# Exercise
For the entries below, say how many lines include the word "worn" and add nothing else.

# Data for the task
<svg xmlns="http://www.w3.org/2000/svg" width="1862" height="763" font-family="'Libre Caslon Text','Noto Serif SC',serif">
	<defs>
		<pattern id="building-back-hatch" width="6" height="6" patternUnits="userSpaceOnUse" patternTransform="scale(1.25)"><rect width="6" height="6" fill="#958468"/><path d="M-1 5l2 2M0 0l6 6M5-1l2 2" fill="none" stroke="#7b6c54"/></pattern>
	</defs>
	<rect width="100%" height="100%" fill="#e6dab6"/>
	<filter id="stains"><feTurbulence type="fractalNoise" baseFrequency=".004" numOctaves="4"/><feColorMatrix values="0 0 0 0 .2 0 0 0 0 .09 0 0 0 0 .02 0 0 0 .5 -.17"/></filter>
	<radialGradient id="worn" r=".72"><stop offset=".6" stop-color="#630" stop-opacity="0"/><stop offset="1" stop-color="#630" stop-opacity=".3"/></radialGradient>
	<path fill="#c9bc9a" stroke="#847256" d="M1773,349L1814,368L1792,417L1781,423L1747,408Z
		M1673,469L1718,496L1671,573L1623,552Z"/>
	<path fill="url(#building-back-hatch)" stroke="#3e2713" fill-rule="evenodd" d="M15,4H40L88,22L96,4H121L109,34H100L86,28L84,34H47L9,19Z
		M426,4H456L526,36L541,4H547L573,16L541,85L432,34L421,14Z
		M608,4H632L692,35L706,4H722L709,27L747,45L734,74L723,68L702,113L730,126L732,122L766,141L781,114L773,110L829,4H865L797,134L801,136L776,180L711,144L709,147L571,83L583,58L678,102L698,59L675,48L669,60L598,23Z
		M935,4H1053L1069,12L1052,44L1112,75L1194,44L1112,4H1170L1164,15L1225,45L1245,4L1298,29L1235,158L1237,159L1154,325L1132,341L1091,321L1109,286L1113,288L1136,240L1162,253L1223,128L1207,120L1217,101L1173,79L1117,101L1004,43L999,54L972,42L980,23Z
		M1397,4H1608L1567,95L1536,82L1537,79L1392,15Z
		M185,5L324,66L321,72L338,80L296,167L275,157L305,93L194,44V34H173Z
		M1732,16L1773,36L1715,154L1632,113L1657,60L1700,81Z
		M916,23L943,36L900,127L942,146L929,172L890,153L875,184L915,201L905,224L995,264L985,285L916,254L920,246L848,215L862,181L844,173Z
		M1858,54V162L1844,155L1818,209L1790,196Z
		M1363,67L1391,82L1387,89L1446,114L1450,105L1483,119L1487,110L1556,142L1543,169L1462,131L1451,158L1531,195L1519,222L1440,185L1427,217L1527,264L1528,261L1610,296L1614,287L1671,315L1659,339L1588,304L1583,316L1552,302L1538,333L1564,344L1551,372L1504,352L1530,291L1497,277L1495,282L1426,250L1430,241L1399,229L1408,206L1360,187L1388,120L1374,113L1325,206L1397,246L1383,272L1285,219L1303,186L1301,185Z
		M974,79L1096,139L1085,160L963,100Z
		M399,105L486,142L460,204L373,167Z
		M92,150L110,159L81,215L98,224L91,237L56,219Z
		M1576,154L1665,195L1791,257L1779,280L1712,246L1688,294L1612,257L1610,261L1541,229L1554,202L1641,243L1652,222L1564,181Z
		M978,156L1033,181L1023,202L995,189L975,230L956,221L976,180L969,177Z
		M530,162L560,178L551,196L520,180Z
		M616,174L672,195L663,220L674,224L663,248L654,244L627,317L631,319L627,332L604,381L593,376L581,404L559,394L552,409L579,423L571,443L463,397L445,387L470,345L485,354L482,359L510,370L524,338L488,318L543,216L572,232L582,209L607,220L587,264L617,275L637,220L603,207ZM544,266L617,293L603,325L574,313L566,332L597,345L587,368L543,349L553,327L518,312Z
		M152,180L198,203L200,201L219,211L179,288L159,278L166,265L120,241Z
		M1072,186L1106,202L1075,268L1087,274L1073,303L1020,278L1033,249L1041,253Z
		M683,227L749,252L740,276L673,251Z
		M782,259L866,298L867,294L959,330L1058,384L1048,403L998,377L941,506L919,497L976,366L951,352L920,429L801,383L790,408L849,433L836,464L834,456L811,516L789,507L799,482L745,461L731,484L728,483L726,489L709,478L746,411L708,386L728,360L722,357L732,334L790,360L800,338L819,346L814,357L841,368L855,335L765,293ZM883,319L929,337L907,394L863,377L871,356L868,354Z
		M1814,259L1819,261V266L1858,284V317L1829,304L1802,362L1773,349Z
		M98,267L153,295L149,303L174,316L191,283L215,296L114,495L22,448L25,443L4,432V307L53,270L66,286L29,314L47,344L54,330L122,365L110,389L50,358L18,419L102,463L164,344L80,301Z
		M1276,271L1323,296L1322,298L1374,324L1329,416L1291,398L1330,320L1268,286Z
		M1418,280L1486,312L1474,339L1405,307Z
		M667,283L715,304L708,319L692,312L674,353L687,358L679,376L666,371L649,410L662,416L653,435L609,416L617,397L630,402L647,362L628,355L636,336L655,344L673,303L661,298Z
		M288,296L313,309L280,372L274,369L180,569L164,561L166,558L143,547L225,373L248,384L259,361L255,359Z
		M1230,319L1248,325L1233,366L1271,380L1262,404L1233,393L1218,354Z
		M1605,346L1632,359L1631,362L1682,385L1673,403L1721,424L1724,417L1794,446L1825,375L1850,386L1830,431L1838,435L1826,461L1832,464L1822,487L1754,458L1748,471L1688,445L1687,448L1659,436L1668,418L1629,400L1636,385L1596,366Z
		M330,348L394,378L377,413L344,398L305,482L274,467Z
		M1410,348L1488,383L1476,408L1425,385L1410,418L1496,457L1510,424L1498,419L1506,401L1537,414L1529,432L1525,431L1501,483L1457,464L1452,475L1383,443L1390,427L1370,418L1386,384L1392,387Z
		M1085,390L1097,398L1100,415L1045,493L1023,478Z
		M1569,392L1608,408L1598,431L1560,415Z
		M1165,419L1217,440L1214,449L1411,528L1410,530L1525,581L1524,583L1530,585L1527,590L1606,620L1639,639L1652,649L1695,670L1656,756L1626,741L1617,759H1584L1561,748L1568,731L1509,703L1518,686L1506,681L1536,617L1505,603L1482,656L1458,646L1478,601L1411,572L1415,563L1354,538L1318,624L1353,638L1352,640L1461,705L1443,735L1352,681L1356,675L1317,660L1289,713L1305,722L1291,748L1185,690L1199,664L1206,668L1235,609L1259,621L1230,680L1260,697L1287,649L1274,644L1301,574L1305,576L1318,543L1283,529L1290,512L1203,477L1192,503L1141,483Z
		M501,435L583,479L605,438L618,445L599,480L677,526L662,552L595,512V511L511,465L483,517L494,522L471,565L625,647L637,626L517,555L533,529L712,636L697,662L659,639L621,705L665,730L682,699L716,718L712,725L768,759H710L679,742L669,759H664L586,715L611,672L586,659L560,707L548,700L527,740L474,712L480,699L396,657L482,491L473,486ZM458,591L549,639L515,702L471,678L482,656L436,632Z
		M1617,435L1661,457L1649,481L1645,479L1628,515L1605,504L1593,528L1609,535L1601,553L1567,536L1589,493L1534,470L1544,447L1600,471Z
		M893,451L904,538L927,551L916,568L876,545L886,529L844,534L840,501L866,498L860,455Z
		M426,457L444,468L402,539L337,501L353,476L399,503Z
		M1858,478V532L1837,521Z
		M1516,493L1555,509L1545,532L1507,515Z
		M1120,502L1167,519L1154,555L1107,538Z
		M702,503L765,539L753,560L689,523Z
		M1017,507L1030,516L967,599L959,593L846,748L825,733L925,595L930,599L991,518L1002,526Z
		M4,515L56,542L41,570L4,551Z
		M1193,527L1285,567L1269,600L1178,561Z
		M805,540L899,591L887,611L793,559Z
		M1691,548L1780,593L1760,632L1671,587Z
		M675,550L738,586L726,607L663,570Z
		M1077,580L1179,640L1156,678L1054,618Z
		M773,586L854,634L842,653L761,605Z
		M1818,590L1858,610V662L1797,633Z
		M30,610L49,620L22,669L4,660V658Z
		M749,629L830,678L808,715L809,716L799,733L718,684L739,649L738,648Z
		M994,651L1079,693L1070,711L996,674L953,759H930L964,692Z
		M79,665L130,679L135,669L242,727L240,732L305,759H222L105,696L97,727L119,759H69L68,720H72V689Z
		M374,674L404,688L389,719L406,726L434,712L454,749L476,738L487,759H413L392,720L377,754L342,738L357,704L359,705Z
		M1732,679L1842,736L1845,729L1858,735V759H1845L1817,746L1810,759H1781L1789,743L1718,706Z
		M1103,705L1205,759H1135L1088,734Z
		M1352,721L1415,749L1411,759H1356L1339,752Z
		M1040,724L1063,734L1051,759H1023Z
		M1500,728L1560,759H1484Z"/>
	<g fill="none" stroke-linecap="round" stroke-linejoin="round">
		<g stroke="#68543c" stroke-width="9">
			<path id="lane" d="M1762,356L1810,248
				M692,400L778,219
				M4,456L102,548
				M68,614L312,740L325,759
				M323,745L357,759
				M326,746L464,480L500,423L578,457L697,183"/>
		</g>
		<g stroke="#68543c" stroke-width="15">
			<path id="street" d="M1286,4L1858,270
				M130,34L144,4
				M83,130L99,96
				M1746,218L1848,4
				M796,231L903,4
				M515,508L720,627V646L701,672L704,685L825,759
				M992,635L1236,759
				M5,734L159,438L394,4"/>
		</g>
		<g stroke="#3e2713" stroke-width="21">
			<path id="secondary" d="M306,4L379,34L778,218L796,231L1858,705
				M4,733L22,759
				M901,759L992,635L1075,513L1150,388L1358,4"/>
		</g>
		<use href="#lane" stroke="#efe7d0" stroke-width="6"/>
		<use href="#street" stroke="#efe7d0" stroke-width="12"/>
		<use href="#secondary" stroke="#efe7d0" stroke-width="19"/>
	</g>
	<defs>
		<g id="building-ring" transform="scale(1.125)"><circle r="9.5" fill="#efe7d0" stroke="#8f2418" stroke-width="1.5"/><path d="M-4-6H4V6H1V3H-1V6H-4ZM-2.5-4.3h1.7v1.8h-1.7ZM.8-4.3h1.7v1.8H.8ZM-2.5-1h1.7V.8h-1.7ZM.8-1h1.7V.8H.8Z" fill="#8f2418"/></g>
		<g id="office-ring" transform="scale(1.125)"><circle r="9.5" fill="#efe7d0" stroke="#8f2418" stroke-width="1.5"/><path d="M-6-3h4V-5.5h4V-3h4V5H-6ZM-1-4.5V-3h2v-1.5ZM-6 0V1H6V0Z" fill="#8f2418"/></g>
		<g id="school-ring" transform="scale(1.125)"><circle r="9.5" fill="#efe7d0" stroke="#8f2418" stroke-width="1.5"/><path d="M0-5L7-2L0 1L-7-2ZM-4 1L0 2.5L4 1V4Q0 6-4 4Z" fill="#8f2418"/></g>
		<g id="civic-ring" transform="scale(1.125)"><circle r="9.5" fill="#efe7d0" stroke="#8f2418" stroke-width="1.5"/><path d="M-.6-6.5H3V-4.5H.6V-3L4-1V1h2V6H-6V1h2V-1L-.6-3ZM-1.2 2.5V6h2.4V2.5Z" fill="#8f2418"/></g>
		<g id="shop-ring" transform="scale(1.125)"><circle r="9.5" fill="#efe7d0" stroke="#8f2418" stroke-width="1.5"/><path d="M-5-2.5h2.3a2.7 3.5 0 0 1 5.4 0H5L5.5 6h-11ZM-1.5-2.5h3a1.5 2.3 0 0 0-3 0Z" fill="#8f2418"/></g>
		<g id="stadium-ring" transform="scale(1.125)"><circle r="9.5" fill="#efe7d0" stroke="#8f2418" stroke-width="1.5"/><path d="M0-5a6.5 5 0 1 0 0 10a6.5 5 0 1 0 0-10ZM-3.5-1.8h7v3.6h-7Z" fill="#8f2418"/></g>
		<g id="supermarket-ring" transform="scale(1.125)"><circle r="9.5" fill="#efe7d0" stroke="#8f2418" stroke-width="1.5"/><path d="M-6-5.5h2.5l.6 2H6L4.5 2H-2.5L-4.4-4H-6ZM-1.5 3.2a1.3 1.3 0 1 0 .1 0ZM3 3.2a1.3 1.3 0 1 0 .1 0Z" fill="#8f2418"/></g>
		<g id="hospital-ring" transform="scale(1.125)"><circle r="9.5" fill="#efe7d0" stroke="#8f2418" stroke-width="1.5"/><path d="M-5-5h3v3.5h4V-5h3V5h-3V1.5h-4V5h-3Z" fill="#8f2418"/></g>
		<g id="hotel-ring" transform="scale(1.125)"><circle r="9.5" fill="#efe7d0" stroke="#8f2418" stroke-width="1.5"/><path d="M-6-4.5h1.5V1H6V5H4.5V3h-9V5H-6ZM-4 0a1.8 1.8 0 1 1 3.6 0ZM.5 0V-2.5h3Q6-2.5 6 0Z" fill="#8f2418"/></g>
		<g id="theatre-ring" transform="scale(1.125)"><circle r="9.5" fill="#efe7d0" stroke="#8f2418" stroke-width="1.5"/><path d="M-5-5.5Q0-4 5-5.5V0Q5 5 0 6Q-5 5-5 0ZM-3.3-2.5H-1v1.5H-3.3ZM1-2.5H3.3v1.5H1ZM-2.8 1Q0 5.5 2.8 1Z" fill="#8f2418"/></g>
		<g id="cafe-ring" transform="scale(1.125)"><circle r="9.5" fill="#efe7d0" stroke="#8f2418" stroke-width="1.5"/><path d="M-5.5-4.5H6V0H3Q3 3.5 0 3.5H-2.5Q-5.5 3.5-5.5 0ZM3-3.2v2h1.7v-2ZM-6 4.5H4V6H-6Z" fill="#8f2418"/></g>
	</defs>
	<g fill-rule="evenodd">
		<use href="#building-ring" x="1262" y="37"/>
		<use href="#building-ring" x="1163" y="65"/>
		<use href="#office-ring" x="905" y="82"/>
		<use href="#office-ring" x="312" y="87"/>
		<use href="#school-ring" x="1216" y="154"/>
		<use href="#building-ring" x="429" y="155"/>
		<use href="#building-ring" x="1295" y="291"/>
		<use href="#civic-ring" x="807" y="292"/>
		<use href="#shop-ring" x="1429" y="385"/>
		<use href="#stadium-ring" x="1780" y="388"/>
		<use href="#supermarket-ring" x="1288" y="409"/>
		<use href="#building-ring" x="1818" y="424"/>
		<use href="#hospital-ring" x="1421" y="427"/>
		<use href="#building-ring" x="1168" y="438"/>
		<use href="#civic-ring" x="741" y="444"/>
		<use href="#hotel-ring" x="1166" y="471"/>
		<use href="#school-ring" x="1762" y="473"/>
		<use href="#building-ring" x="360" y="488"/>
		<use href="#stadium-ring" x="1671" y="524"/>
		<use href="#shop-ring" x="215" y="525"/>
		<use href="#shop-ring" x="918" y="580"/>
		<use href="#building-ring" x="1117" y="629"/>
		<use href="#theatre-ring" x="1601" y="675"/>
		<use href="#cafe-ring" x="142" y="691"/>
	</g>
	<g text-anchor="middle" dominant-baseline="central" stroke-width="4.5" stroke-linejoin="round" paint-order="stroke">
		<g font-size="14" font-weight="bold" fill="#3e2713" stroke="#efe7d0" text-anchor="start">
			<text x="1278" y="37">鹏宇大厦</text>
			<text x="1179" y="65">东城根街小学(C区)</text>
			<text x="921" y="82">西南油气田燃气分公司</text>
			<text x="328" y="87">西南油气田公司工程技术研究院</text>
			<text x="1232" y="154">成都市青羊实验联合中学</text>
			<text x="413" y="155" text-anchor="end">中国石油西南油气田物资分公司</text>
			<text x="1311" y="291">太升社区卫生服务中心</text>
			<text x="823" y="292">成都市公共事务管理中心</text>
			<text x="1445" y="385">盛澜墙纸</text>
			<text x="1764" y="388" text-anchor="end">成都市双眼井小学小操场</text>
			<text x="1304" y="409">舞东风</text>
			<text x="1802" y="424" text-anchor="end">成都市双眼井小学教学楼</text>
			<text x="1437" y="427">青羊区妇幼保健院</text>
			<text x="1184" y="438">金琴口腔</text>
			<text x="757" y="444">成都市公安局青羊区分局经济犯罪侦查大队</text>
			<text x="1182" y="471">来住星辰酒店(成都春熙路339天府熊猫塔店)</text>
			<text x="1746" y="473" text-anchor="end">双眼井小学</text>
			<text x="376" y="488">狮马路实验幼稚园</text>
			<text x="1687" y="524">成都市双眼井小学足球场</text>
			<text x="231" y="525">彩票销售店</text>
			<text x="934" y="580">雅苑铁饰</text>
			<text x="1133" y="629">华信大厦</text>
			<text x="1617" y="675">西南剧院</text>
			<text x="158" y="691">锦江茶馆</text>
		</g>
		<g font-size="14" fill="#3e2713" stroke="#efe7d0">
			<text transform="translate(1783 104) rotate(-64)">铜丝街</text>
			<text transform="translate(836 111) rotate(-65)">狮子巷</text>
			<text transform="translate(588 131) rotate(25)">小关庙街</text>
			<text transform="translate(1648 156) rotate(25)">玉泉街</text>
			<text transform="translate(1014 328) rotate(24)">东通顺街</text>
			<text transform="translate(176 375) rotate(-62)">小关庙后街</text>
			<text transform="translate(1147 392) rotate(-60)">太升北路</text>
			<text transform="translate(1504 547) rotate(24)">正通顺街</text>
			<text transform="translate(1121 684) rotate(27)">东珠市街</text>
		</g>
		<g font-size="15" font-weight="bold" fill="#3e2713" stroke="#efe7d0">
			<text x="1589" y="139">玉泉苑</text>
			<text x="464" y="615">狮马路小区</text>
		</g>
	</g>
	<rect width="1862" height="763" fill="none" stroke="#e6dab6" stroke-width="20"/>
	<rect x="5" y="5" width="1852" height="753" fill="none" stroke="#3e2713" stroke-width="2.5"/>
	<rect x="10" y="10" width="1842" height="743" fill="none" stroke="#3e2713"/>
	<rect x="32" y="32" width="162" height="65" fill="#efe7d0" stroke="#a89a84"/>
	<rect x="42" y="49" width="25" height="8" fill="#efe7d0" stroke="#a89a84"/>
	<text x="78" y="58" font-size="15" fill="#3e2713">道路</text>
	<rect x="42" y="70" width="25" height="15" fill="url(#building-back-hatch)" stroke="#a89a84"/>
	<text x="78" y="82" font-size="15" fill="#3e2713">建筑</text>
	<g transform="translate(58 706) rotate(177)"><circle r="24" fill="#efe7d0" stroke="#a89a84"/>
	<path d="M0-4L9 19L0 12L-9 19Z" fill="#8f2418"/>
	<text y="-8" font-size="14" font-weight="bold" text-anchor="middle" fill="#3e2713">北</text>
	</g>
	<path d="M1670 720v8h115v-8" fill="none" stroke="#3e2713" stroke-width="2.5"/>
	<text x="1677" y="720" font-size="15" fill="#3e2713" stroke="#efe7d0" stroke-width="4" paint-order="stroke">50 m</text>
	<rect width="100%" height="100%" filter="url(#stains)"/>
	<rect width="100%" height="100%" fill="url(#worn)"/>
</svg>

# Completed exercise
2